» **EXERCISE OBJECTIVE**
From the first line onward, reproduce the records exactly; the final line to include is the one holding "MESURES EN VIGUEUR À".

» **RECORDED INFORMATION**
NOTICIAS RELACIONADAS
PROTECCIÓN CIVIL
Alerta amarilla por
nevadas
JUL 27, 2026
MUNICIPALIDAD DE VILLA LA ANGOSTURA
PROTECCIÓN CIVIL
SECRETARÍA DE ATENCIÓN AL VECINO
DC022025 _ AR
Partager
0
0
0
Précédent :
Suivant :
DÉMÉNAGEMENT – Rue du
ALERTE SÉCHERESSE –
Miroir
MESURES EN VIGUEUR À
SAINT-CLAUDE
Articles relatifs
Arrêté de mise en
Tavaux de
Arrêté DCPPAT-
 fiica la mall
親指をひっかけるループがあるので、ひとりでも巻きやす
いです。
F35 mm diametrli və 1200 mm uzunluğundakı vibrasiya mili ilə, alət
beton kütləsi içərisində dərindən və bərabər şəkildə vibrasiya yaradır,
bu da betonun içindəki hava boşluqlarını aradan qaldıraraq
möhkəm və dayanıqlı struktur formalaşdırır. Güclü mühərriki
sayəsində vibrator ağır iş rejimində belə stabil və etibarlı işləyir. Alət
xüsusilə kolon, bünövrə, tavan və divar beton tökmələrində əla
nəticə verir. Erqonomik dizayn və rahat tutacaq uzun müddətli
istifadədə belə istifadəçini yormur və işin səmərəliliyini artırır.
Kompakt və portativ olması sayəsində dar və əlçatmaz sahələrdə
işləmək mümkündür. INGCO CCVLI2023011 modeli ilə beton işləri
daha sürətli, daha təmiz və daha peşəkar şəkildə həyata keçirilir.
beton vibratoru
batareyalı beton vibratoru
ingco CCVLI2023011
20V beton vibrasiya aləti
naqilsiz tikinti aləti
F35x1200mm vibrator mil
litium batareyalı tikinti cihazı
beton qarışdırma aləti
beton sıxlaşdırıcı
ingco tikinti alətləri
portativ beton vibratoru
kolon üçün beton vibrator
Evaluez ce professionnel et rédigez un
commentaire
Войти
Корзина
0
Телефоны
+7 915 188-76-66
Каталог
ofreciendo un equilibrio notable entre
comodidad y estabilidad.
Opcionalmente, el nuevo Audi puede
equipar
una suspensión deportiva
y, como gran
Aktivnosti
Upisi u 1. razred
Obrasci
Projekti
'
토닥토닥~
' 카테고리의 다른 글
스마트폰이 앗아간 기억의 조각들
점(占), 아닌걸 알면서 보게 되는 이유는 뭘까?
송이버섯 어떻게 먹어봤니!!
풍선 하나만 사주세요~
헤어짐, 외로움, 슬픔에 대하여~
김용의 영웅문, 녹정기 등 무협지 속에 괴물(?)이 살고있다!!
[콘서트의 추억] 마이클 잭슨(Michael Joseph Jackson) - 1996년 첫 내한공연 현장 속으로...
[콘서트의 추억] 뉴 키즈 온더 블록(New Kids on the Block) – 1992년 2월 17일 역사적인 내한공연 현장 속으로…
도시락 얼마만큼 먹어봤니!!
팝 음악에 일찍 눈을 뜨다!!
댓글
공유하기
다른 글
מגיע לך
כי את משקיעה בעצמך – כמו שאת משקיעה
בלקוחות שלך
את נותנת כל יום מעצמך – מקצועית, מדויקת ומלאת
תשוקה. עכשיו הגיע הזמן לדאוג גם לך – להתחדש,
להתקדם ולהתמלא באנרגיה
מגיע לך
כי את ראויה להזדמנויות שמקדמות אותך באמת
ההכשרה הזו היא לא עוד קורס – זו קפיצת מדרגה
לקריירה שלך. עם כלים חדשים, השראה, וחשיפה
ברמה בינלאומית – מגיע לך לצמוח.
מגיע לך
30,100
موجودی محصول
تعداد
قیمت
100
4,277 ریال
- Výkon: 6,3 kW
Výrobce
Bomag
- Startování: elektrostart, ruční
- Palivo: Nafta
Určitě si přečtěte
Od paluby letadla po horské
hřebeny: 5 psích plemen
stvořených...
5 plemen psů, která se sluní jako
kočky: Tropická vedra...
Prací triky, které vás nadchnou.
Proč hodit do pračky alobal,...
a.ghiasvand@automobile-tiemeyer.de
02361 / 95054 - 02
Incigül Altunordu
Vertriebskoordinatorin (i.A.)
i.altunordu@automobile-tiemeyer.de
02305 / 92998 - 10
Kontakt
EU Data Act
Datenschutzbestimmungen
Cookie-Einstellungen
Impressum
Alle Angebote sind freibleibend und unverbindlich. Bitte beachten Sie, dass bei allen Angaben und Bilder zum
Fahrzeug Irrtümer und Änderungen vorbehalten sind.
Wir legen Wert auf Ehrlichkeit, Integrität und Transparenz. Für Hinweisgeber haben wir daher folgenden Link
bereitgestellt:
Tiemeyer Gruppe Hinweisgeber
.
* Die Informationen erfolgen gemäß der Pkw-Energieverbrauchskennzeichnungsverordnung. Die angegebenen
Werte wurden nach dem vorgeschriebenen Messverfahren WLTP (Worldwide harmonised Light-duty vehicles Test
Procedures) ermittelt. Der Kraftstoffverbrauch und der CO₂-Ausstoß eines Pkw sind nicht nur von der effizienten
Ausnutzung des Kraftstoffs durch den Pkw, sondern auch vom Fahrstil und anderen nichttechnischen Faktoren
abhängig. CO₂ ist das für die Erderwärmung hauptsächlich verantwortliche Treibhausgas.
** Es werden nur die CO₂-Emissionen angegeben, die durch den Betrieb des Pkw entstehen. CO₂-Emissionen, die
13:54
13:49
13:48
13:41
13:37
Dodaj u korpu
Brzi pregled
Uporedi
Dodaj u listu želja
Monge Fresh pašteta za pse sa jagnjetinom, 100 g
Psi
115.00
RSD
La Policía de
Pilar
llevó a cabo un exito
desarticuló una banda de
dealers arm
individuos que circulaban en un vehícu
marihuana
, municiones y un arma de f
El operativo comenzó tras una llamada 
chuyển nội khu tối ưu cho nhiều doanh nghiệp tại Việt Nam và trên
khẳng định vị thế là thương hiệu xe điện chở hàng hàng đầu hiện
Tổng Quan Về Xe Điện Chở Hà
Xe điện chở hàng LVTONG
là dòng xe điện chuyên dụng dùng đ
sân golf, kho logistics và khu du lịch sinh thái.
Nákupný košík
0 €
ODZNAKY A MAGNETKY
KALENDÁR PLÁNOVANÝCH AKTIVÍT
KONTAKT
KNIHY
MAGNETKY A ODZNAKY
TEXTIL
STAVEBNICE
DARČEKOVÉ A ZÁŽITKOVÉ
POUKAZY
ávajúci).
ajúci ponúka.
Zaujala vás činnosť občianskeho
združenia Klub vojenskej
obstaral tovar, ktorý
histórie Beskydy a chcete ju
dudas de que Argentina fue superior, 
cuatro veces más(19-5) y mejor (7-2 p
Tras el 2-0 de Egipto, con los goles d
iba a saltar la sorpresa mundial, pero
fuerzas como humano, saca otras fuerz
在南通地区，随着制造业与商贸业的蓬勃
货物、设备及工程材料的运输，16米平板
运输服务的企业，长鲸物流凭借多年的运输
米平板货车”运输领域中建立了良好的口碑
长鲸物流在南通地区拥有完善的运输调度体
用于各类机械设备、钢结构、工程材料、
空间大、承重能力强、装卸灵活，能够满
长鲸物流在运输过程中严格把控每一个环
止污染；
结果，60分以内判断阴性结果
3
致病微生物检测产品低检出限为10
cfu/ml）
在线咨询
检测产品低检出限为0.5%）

» **ANSWER TO THE EXERCISE**
NOTICIAS RELACIONADAS
PROTECCIÓN CIVIL
Alerta amarilla por
nevadas
JUL 27, 2026
MUNICIPALIDAD DE VILLA LA ANGOSTURA
PROTECCIÓN CIVIL
SECRETARÍA DE ATENCIÓN AL VECINO
DC022025 _ AR
Partager
0
0
0
Précédent :
Suivant :
DÉMÉNAGEMENT – Rue du
ALERTE SÉCHERESSE –
Miroir
MESURES EN VIGUEUR À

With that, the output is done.